Use of rubrics provides one way to address these issues. Rubrics not only can be designed to formulate standards for levels of accomplishment and used to guide and improve performance but also they can be used to make these standards clear and explicit to students. Although the use of rubrics has become common practice in the K–12 setting (Luft, 1999), the good news for those instructors who find the idea attractive is that more and more examples of the use of rubrics are being noted at the college and university level, with a variety of applications (Ebert-May, undated; Ebert-May et al., 1997; Wright and Boggs, 2002; Moni et al., 2005; Porter, 2005; Lynd-Balta, 2006).
WHAT IS A RUBRIC?
Although definitions for the word “rubric” abound, for the purposes of this feature article we use the word to denote a type of matrix that provides scaled levels of achievement or understanding for a set of criteria or dimensions of quality for a given type of performance, for example, a paper, an oral presentation, or use of teamwork skills. In this type of rubric, the scaled levels of achievement (gradations of quality) are indexed to a desired or appropriate standard (e.g., to the performance of an expert or to the highest level of accomplishment evidenced by a particular cohort of students). The descriptions of the possible levels of attainment for each of the criteria or dimensions of performance are described fully enough to make them useful for judgment of, or reflection on, progress toward valued objectives (Huba and Freed, 2000).

• [SUPPLIED ENTRIES]
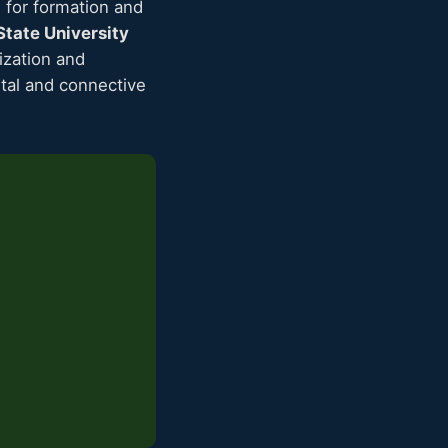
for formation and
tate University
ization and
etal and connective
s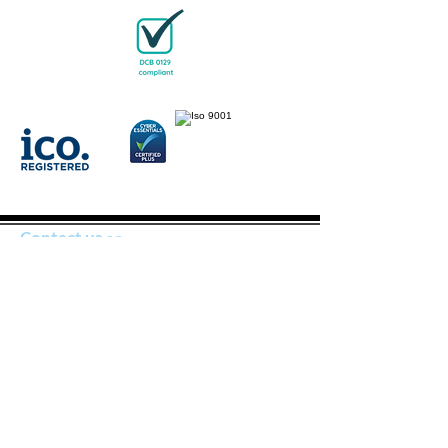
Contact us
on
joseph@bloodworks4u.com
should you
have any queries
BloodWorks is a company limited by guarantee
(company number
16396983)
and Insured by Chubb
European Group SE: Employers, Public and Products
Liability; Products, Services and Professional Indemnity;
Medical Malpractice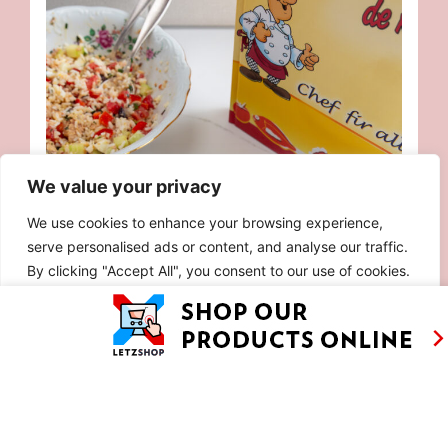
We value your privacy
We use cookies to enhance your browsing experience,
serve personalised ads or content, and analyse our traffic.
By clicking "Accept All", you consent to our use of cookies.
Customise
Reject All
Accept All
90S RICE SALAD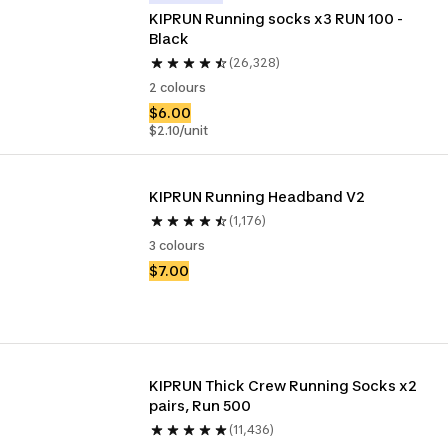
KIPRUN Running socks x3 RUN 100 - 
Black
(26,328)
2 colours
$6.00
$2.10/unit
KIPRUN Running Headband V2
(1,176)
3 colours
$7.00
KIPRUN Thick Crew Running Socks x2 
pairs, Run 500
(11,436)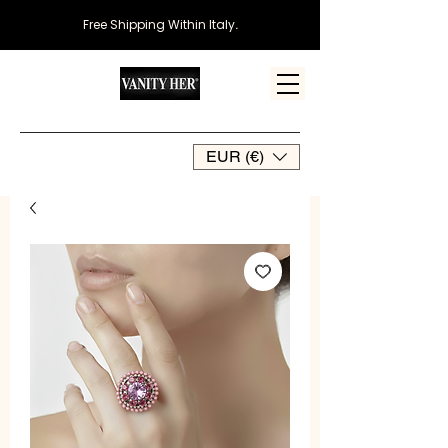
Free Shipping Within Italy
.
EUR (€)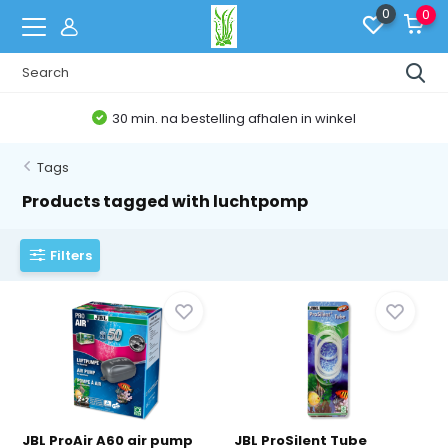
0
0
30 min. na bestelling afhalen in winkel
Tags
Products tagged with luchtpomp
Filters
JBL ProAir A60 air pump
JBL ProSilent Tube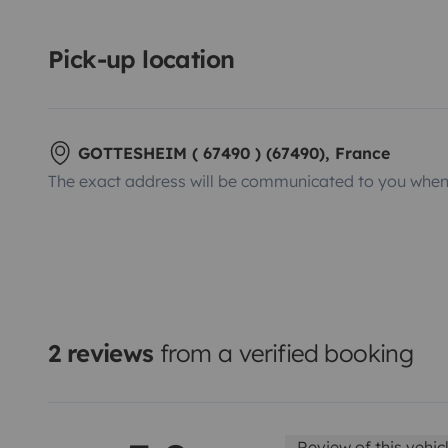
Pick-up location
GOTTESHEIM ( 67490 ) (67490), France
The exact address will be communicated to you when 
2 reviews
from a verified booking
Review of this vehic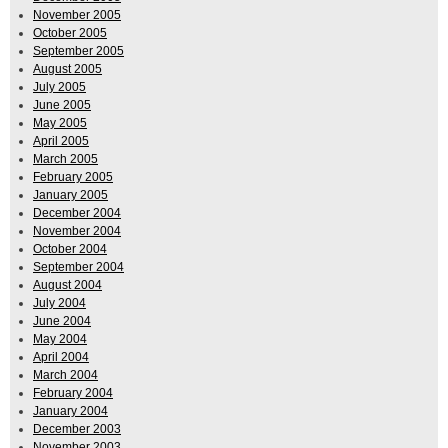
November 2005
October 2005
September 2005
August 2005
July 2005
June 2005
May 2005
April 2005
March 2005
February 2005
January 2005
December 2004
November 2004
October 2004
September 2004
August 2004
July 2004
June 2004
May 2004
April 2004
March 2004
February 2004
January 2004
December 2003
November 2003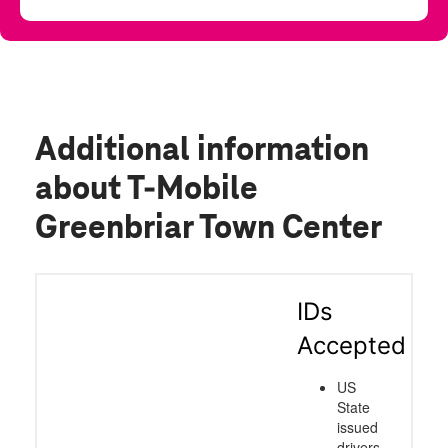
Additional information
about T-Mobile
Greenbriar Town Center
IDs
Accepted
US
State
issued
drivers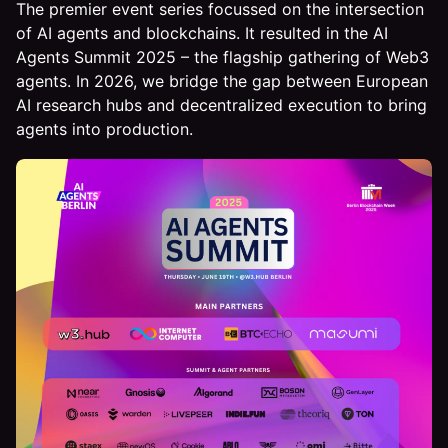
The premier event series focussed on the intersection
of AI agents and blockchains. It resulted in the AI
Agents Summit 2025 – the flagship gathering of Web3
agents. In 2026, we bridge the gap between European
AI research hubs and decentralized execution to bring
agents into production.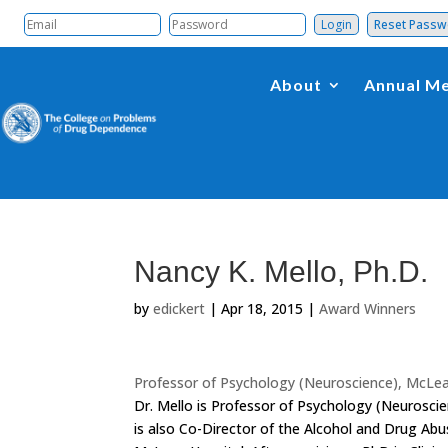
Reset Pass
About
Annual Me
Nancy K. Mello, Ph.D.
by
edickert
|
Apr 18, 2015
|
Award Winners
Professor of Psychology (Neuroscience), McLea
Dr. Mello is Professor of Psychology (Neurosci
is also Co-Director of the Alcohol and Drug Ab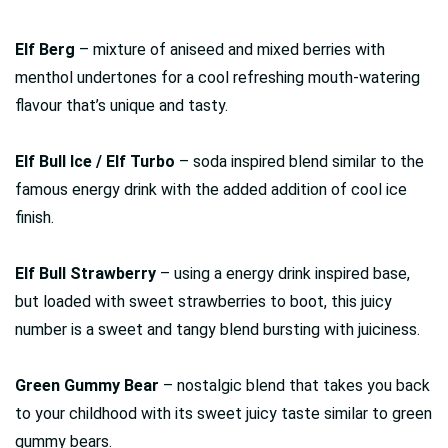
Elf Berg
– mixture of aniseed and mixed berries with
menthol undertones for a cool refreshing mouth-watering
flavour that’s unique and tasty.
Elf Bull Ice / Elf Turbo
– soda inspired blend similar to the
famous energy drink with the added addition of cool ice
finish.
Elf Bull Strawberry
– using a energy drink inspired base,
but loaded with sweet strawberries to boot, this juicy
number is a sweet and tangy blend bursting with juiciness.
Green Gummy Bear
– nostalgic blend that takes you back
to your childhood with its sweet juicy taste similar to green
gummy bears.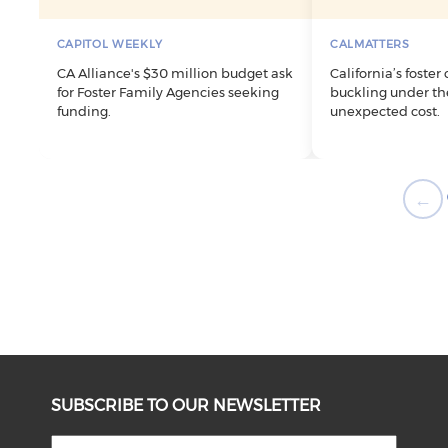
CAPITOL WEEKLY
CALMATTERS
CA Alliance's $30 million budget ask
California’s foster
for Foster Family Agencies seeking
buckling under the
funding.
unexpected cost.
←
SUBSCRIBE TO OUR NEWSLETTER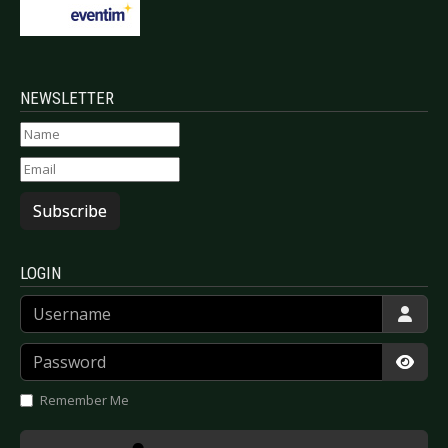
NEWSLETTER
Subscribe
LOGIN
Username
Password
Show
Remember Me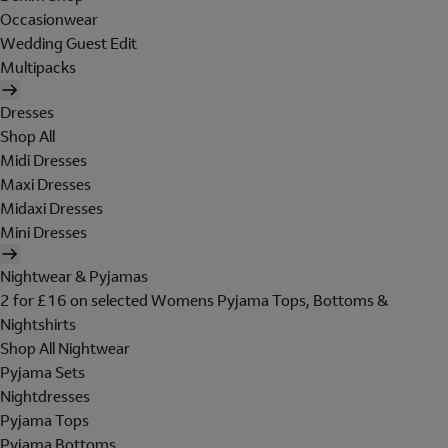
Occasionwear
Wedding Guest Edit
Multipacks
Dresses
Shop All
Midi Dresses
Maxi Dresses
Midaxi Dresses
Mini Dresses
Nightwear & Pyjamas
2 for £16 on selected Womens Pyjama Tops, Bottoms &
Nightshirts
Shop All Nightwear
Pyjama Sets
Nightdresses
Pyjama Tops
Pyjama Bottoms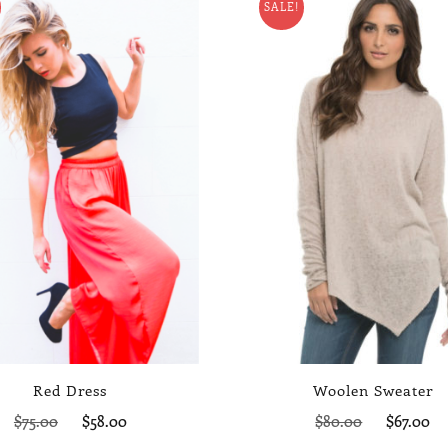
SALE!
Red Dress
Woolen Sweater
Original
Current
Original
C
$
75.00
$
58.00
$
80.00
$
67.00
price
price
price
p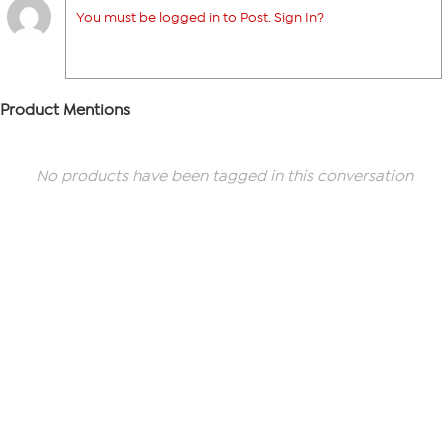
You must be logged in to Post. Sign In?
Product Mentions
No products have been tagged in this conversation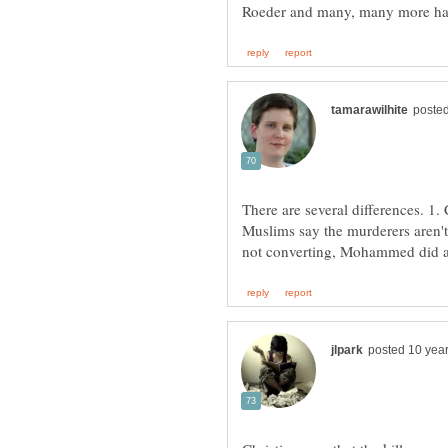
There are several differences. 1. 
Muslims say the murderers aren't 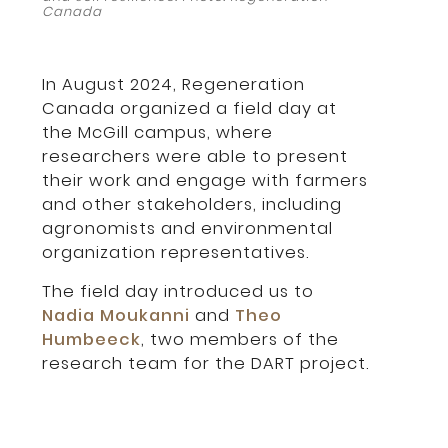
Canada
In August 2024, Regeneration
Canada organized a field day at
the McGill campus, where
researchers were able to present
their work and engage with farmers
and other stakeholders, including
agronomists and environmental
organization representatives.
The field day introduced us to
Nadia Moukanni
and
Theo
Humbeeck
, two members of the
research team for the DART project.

• [TASKS AND EXERCISES]
a: Using the passage on rubrics, decide whether each statement agrees with it. Answer yes or no for each and quote the words from the passage that decide it.
(i) Rubric use has become common practice in the K–12 setting.
(ii) In the type of rubric described, the scaled levels of achievement are indexed to the average performance of a class.
(iii) Examples of rubric use at the college and university level are becoming less common.
b: From the passage on rubrics, extract everything from "Use of rubrics provides" down to "2005; Lynd-Balta, 2006).", copied word for word.

• [ANSWERS TO EACH TASK]
a:
(i) Yes: "the use of rubrics has become common practice in the K–12 setting"
(ii) No: "the scaled levels of achievement (gradations of quality) are indexed to a desired or appropriate standard (e.g., to the performance of an expert or to the highest level of accomplishment evidenced by a particular cohort of students)"
(iii) No: "more and more examples of the use of rubrics are being noted at the college and university level"

b:
Use of rubrics provides one way to address these issues. Rubrics not only can be designed to formulate standards for levels of accomplishment and used to guide and improve performance but also they can be used to make these standards clear and explicit to students. Although the use of rubrics has become common practice in the K–12 setting (Luft, 1999), the good news for those instructors who find the idea attractive is that more and more examples of the use of rubrics are being noted at the college and university level, with a variety of applications (Ebert-May, undated; Ebert-May et al., 1997; Wright and Boggs, 2002; Moni et al., 2005; Porter, 2005; Lynd-Balta, 2006).